DOES THE ' “A/ANY” TEST ADOPTED IN GRAPPIN v. STATE AND STATE v. WATTS AS THE METHOD FOR DETERMINING THE UNIT OF PROSECUTION FOR THE COMMISSION OF MULTIPLE PROSCRIBED ACTS IN THE COURSE OF A SINGLE EPISODE, PRECLUDE MULTIPLE CONVICTIONS FOR DUI MANSLAUGHTER WHERE MORE THAN ONE DEATH OCCURS IN A SINGLE ACCIDENT AS APPROVED IN MELBOURNE v. STATE.
AFFIRMED.'
. § 316.193(3)(c)3.b, Florida Statutes (2001), provides that a person who drives under the influence and by reason of such operation causes the death of any human being commits a DUI manslaughter classified as a felony of the first dégree, if:
(I) At the time of the crash, the person knew, or should have known, that the crash occurred; and
(II) The person failed to give information and render aid as required by s. 316.062. If the two conditions do not apply, however, the person commits a felony of the tsecond degree. See § 316.193(3)(c)3.a.
. Any person:
(a) Who is in violation of subsection (1) [driving under the influence];
(b) Who operates a vehicle; and
*124 (c) Who, by reason of such operation, causes:
3. The death of any human being commits DUI manslaughter....
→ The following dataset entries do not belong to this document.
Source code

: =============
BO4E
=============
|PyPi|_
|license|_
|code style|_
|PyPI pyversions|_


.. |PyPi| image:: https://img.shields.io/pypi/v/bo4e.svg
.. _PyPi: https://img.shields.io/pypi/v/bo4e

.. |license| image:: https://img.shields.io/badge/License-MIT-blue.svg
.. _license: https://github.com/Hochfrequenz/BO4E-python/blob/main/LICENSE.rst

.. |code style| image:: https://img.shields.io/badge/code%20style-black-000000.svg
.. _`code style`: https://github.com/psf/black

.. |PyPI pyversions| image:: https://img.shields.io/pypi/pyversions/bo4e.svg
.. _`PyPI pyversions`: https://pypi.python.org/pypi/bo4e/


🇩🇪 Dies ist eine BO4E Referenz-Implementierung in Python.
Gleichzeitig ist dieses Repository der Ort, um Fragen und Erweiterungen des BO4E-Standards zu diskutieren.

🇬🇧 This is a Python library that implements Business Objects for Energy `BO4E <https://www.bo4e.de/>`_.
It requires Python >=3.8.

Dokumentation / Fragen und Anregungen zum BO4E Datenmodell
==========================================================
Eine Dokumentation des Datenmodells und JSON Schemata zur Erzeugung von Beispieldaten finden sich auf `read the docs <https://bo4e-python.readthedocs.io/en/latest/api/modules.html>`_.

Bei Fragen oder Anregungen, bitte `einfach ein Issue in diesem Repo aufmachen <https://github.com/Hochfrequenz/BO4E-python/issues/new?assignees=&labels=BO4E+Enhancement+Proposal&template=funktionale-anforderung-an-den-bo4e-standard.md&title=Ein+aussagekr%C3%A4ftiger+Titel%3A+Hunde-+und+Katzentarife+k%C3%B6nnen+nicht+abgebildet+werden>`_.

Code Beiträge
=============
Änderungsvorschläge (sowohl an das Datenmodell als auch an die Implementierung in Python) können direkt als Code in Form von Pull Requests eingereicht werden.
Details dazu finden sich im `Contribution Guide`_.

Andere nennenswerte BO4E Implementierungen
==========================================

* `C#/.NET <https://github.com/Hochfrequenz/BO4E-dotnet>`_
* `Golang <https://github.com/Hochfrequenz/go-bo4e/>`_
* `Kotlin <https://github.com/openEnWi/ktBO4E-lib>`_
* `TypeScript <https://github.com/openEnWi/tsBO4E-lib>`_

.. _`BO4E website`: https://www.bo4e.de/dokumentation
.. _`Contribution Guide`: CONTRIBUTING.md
§ 316.193(3)(c), Fla. Stat. (2001).
Dissenting Opinion
dissenting.
I respectfully dissent because I conclude that the statutory use of “any human being,” rather than “a human being,” means that appellant can be convicted of only one crime. As the majority notes, in State v. Watts, 462 So.2d 813 (Fla.1985), our supreme court held that when a statute says “any” rather than “a” it is ambiguous, and under principles of lenity must be interpreted to preclude multiple convictions.
The fact that our supreme court held in Melbourne v. State, 679 So.2d 759 (Fla.1996) that two convictions under this statute do not violate double jeopardy has no bearing on whether the languagé of the statute permits two convictions. The “a/ any” distinction was not considered by the court in Melbourne. If that issue had been raised, Watts would have precluded two convictions. Watts could not have been overruled, in Melbourne, because Watts was later followed in Wallace v. State, 724 So.2d 1176 (Fla.1998)(defendant who resisted two officers could only be charged with one crime because the statute prohibited resisting “any” officer).
Although appellant did not make the “a/any” argument in the trial court, being convicted of two crimes, when a statute authorizes only one, is fundamental error. Vance v. State, 472 So.2d 734 (Fla.1985); Troedel v. State, 462 So.2d 392 (Fla.1984). I would therefore reverse one of the manslaughter convictions.